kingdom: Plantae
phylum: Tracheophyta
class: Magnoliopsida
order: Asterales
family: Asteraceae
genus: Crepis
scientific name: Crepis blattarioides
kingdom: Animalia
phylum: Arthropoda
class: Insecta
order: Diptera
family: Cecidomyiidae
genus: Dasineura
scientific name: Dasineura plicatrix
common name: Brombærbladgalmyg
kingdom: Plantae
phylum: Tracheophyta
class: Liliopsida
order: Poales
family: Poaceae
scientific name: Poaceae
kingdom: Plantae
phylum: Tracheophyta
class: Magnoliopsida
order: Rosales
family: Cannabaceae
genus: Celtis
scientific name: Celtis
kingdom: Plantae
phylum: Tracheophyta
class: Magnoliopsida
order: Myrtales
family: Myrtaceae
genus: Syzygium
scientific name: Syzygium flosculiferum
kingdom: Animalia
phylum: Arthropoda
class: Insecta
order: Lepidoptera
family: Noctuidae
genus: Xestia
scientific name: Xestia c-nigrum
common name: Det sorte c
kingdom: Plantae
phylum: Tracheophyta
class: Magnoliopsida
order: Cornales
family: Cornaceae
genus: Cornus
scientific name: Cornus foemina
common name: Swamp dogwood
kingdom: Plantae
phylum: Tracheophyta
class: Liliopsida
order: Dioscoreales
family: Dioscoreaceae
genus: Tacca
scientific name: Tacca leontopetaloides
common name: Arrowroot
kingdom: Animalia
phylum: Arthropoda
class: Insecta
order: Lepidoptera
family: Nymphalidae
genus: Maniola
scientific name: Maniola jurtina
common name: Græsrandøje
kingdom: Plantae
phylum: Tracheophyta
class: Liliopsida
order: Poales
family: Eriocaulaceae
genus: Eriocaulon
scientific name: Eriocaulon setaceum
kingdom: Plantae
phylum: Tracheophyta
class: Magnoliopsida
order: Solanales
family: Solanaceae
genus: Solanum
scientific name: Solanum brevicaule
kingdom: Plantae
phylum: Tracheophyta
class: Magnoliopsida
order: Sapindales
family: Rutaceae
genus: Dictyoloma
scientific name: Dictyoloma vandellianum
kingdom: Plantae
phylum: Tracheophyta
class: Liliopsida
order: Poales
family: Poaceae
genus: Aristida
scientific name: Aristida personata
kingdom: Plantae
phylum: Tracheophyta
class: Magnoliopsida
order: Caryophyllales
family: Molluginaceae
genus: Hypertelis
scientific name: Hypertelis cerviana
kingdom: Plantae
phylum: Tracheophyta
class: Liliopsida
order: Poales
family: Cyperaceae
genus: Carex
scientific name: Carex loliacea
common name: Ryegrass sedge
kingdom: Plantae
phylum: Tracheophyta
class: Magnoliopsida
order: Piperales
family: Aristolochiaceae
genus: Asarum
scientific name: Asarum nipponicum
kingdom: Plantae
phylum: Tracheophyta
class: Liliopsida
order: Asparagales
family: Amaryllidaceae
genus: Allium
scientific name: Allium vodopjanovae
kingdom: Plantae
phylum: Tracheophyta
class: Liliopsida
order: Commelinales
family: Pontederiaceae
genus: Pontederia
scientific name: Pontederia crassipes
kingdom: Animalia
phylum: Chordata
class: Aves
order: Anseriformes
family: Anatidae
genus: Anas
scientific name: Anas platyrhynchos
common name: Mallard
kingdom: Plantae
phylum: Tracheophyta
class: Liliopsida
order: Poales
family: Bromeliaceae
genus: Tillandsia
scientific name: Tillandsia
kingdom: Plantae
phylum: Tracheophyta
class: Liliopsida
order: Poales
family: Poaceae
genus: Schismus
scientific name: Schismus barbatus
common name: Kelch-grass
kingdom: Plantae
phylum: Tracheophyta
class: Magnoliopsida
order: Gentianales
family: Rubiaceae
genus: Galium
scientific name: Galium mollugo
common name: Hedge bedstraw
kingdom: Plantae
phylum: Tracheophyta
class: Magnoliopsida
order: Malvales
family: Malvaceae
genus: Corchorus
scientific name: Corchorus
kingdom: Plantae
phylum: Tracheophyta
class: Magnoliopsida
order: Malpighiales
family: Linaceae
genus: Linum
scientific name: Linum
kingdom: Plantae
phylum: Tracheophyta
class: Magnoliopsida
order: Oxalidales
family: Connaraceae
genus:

*PROBLEM*: Please echo all of the lines above back word for word.

*ANSWER*:
kingdom: Plantae
phylum: Tracheophyta
class: Magnoliopsida
order: Asterales
family: Asteraceae
genus: Crepis
scientific name: Crepis blattarioides
kingdom: Animalia
phylum: Arthropoda
class: Insecta
order: Diptera
family: Cecidomyiidae
genus: Dasineura
scientific name: Dasineura plicatrix
common name: Brombærbladgalmyg
kingdom: Plantae
phylum: Tracheophyta
class: Liliopsida
order: Poales
family: Poaceae
scientific name: Poaceae
kingdom: Plantae
phylum: Tracheophyta
class: Magnoliopsida
order: Rosales
family: Cannabaceae
genus: Celtis
scientific name: Celtis
kingdom: Plantae
phylum: Tracheophyta
class: Magnoliopsida
order: Myrtales
family: Myrtaceae
genus: Syzygium
scientific name: Syzygium flosculiferum
kingdom: Animalia
phylum: Arthropoda
class: Insecta
order: Lepidoptera
family: Noctuidae
genus: Xestia
scientific name: Xestia c-nigrum
common name: Det sorte c
kingdom: Plantae
phylum: Tracheophyta
class: Magnoliopsida
order: Cornales
family: Cornaceae
genus: Cornus
scientific name: Cornus foemina
common name: Swamp dogwood
kingdom: Plantae
phylum: Tracheophyta
class: Liliopsida
order: Dioscoreales
family: Dioscoreaceae
genus: Tacca
scientific name: Tacca leontopetaloides
common name: Arrowroot
kingdom: Animalia
phylum: Arthropoda
class: Insecta
order: Lepidoptera
family: Nymphalidae
genus: Maniola
scientific name: Maniola jurtina
common name: Græsrandøje
kingdom: Plantae
phylum: Tracheophyta
class: Liliopsida
order: Poales
family: Eriocaulaceae
genus: Eriocaulon
scientific name: Eriocaulon setaceum
kingdom: Plantae
phylum: Tracheophyta
class: Magnoliopsida
order: Solanales
family: Solanaceae
genus: Solanum
scientific name: Solanum brevicaule
kingdom: Plantae
phylum: Tracheophyta
class: Magnoliopsida
order: Sapindales
family: Rutaceae
genus: Dictyoloma
scientific name: Dictyoloma vandellianum
kingdom: Plantae
phylum: Tracheophyta
class: Liliopsida
order: Poales
family: Poaceae
genus: Aristida
scientific name: Aristida personata
kingdom: Plantae
phylum: Tracheophyta
class: Magnoliopsida
order: Caryophyllales
family: Molluginaceae
genus: Hypertelis
scientific name: Hypertelis cerviana
kingdom: Plantae
phylum: Tracheophyta
class: Liliopsida
order: Poales
family: Cyperaceae
genus: Carex
scientific name: Carex loliacea
common name: Ryegrass sedge
kingdom: Plantae
phylum: Tracheophyta
class: Magnoliopsida
order: Piperales
family: Aristolochiaceae
genus: Asarum
scientific name: Asarum nipponicum
kingdom: Plantae
phylum: Tracheophyta
class: Liliopsida
order: Asparagales
family: Amaryllidaceae
genus: Allium
scientific name: Allium vodopjanovae
kingdom: Plantae
phylum: Tracheophyta
class: Liliopsida
order: Commelinales
family: Pontederiaceae
genus: Pontederia
scientific name: Pontederia crassipes
kingdom: Animalia
phylum: Chordata
class: Aves
order: Anseriformes
family: Anatidae
genus: Anas
scientific name: Anas platyrhynchos
common name: Mallard
kingdom: Plantae
phylum: Tracheophyta
class: Liliopsida
order: Poales
family: Bromeliaceae
genus: Tillandsia
scientific name: Tillandsia
kingdom: Plantae
phylum: Tracheophyta
class: Liliopsida
order: Poales
family: Poaceae
genus: Schismus
scientific name: Schismus barbatus
common name: Kelch-grass
kingdom: Plantae
phylum: Tracheophyta
class: Magnoliopsida
order: Gentianales
family: Rubiaceae
genus: Galium
scientific name: Galium mollugo
common name: Hedge bedstraw
kingdom: Plantae
phylum: Tracheophyta
class: Magnoliopsida
order: Malvales
family: Malvaceae
genus: Corchorus
scientific name: Corchorus
kingdom: Plantae
phylum: Tracheophyta
class: Magnoliopsida
order: Malpighiales
family: Linaceae
genus: Linum
scientific name: Linum
kingdom: Plantae
phylum: Tracheophyta
class: Magnoliopsida
order: Oxalidales
family: Connaraceae
genus:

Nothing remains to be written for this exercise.